Tobias Boffenrath stellt in Eynatten den leckeren Göhltaler Käse her, ein Gedicht.

Die neue Wanderroute „Venntrilogie“ verbindet unterschiedliche Natur-und Kulturlandschaften vom Dreiländereck Belgien, Deutschland und den Niederlanden in ihrem nördlichen Teil bis nach Eupen. Das raue Hochmoor im Hohen Venn und seine wilden, einsamen Ebenen und Wälder  bilden den Mittelteil. Und im Süden führt die Route vom idyllischen Warchetal über Burg Reinhardstein bis nach Bütgenbach. Insgesamt 109 Kilometer lang, sechs Etappen und drei Landschaften, das sind die Eckdaten zum neuen Fernwanderweg Venntrilogie, der Ende August 2023 in Eynatten in der Wallonie offiziell eröffnet wurde. Projektleiter Jef Schuwer und sein Team hat mit der „Venntrilogie“ eine Route geschaffen, die nicht nur ein neues  Eingangstor für Ostbelgien bildet, sondern auch ein bedeutender neuer Anziehungspunkt und Highlight für alle Wandernden in der Grenzregion darstellt. Ihr hoher Qualitätsanspruch wurde bereits von der Europäischen Wandervereinigung mit dem Gütesiegel „Leading Quality Trail Best of Europe“ ausgezeichnet. Damit gehört die neue Venntrilogie zu den besten der 22 Fernwanderwege Europas.
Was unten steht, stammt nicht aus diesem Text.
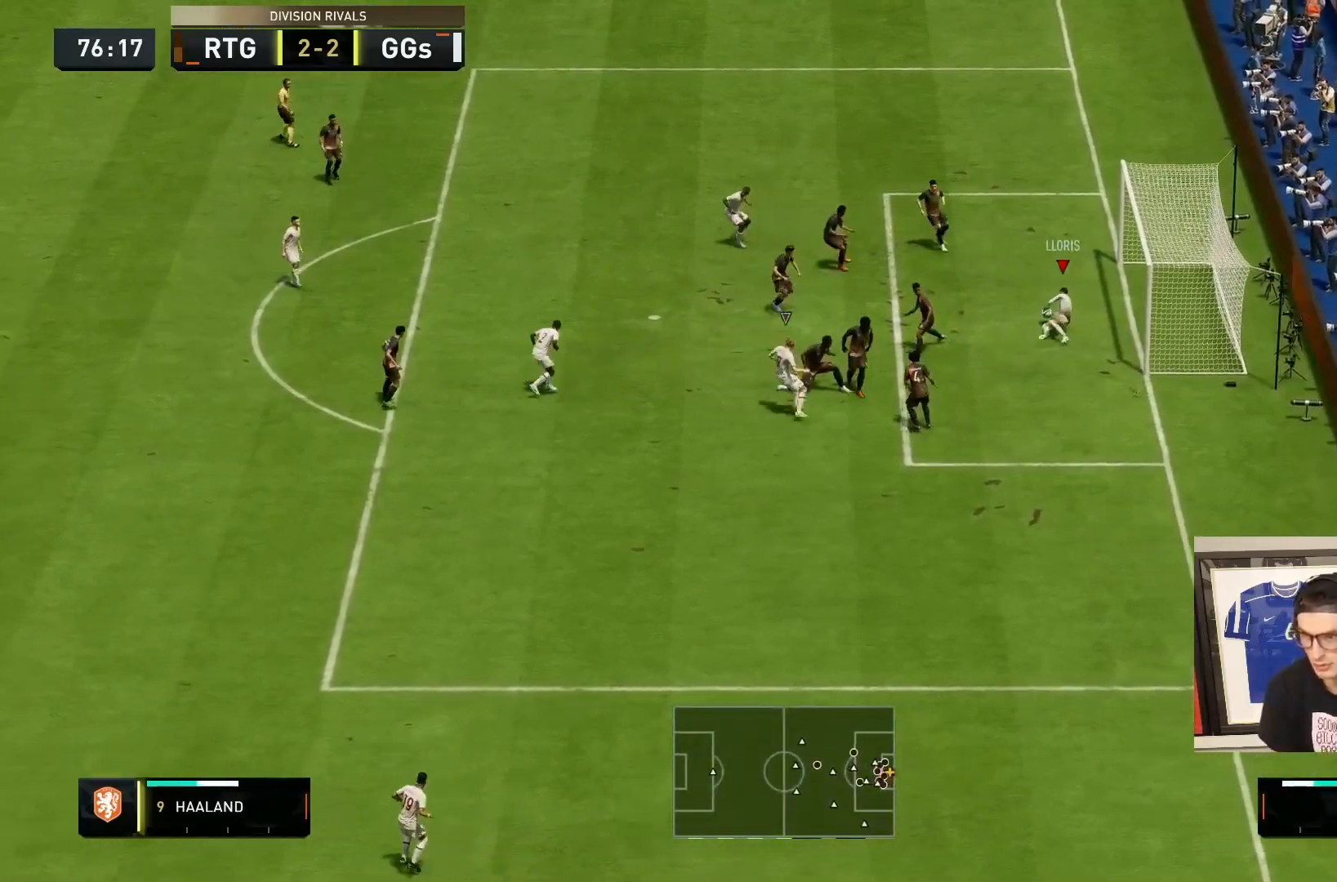
{"dt_ms": 1000, "buttons": ["R2"], "left_stick": "left", "right_stick": "center"}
Im mittleren Abschnitt der Venntrilogie gibt es zahlreiche Feuchtgebiete.

Name mit Symbolkraft

Der Name Venntrilogie besteht aus den Elementen „Venn“ und „Trilogie“. Dabei verweist „Venn“ auf die geographische Lage der Strecke, während „Trilogie“ auf die drei Landschaftstypen des Venns eingeht: die weiten Wiesenlandschaften im nördlichen Venn, das mystische Hohe Venn und die Wälder und Flusstäler im südlichen Venn. Zudem kombiniert der Name ein französischsprachiges und ein deutschsprachiges Element zu einem Namen, der in allen Sprachen Ostbelgiens und der Euregio-Maas-Rhein leicht auszusprechen ist. Drei Landschaften und sechs Etappen: diese landschaftlichen Besonderheiten spiegeln sich auch im Logo und der Beschilderung wider. Die beiden ersten Etappen sind mit grünen Schildern ausgestattet, die auf die umliegenden Wiesenlandschaften und den Hertogenwald verweisen. Etappe 3 und 4 führen aus dem Wald heraus in die geheimnisvollen Weiten des Hohen Venns. Die grau-beige Farbe der Beschilderung erinnert an den Nebel, der häufig über der Landschaft schwebt und weist auf die Mystik der Landschaft hin. Das Blau der Etappen 5 und 6 verweist auf das Wasser der Warche, das dem Wanderer während dieses Abschnitts der Venntrilogie ein ständiger Begleiter ist. Die Strecke zeigt besonders eindrucksvoll die Diversität des Venns und ganz Ostbelgiens. Dabei verbindet sie landschaftliche Merkmale und Wanderhighlights wie die Wiesenstiegel auf dem nördlichen Teil der Venntrilogie, die typischen Holzstege im Hohen Venn sowie die Schluchten und Hügelkammwege auf dem südlichen Teil der Strecke. Sie verläuft zudem größtenteils entlang bereits bestehender Wanderwege und des Wanderknotenpunktsystems. Durch die Anbindungswege an den Eifelsteig lässt sich die Wandererfahrung in der Grenzregion ganz einfach erweitern. Die Beschilderung vor Ort bietet neben Richtungsweisern in beide Richtungen der Strecke auch Hinweise zu den nächsten Zwischenzielen und die Anzahl bereits bewanderter Kilometer. Außerdem werden auf der Beschilderung Unterkünfte, Restaurants, öffentliche Verkehrsmittel und touristische Informationen angegeben.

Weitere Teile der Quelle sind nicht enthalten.